Hundreds of LAUSD seniors can’t take exit exam to graduate
Craig Clough | July 7, 2015
The state’s decision to suspend the July California High School Exit Exam (CASHEE) while the state Legislature debates its future has put the district students in limbo until they are either able to take the test, or the state does away with it.
As it stands, Senate Bill 172, which would suspend the test for three years while an advisory group of experts studies its usefulness, has passed the California Senate and is being considered by the Assembly. Critics of the test have argued it is outdated and no longer in alignment with the new Common Core standards.
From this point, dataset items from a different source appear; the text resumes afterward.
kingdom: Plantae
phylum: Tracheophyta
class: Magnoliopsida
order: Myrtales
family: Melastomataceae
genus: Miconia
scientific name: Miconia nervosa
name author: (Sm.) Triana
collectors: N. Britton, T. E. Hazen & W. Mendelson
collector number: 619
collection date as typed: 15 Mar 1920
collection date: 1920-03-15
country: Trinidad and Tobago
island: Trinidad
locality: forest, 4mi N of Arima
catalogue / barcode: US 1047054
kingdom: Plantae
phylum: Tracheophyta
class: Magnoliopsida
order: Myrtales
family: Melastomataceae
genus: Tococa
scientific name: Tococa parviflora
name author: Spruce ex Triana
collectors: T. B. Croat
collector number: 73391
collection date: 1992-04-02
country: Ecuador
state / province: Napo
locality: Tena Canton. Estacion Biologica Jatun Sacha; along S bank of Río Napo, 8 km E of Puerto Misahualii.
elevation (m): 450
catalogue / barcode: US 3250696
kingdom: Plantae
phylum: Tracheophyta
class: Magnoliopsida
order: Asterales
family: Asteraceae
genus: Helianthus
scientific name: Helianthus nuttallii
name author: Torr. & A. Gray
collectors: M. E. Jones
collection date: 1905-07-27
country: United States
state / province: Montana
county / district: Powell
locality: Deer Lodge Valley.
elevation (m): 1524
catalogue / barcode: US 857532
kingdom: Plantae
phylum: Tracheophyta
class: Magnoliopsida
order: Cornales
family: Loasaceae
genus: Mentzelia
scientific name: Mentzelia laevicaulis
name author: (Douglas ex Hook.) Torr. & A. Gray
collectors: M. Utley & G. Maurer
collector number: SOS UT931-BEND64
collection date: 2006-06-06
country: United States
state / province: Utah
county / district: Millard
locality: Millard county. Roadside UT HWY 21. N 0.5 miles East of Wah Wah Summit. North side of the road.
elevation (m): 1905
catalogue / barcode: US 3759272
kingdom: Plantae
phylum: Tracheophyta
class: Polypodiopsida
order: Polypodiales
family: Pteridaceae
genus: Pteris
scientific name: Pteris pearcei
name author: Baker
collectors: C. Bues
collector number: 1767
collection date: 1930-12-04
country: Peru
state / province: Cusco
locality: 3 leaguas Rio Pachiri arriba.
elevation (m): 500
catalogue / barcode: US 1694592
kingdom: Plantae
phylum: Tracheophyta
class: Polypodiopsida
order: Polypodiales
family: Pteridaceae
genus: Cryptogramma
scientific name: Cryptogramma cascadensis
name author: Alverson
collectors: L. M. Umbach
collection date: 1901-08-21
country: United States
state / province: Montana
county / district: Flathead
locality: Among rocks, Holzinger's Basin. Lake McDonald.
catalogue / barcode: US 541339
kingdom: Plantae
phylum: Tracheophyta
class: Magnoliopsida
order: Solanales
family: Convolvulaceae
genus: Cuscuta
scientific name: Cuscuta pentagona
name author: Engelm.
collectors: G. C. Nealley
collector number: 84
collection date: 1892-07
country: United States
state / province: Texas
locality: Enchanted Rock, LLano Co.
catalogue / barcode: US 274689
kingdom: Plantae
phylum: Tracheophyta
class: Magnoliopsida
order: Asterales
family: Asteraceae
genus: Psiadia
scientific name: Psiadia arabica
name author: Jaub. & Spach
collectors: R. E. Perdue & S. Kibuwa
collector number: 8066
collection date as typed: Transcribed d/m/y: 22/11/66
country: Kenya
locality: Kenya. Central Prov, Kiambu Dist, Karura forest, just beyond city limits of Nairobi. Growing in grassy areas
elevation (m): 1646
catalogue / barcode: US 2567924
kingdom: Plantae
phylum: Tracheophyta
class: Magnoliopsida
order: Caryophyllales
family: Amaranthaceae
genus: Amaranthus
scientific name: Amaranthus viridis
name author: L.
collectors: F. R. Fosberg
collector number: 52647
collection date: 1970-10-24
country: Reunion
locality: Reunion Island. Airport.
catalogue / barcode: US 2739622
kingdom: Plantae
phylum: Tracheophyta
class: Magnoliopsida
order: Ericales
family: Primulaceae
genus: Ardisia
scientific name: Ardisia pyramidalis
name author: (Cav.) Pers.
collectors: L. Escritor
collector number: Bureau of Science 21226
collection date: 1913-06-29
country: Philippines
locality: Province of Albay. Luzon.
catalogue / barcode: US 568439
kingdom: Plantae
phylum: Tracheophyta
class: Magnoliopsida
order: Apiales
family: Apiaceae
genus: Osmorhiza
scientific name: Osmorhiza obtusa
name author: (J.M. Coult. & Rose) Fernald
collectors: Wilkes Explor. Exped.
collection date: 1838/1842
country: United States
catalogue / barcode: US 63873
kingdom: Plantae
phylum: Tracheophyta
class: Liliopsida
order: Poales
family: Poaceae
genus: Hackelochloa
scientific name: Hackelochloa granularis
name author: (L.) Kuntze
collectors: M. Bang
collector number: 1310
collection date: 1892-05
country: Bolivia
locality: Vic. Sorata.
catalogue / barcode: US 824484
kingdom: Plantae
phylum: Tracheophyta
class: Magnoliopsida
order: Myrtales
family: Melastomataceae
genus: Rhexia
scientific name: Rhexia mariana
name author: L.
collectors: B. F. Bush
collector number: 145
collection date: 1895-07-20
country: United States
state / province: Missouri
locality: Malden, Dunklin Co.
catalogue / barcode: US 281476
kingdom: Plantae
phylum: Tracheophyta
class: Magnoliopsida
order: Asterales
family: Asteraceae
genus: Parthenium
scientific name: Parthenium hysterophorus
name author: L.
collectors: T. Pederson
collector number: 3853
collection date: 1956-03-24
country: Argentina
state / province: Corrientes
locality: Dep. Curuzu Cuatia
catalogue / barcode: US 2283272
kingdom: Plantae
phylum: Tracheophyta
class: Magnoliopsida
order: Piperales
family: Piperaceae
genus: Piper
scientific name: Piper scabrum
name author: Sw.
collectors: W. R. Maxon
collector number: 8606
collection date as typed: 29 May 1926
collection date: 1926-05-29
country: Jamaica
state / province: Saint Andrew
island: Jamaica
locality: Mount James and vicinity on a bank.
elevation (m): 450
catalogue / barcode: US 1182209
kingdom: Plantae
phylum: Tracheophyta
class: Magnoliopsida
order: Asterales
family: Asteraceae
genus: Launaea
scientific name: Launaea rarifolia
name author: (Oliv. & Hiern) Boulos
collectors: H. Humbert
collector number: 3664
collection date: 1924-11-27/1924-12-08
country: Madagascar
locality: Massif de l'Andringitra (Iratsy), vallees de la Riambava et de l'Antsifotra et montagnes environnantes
But until the bill is either signed by Governor Jerry Brown or fails, the students are caught in between.
LA Unified isn’t exactly sure how many of its students are in limbo, but estimates it to be 400, based on how many students took the July exam last year, according to Gayle Pollard-Terry, a spokeswoman for the district.
Students have a total of eight opportunities during their sophomore, junior and senior years to pass the test, which is actually two tests measuring math and English skills. Passing both parts of the test has been required for high school graduation since 2006. Seniors who have not passed the test are able to take it in July.
“Most of the students do pass both parts of CAHSEE by the time they end their 12th grade school year. Those that do not pass are given the opportunity to come in July,” Pollard-Terry said in an email.
Last year, 68 percent of LA Unified sophomores, 80 percent of juniors, and 87 percent of seniors passed the test.
Assemblyman Jose Medina, a Riverside Republican, said an amendment will be added to the bill, enabling last year’s seniors who haven’t passed to get their diplomas when the bill becomes law, as long as they meet all other graduation requirements, according to the Press Enterprise.
Students who had met all other graduation requirements except the CASHEE were unable to participate in graduation ceremonies.
“Per district policies, students who did not meet graduation requirements were not permitted to participate in the graduation ceremonies,” Pollard-Terry said.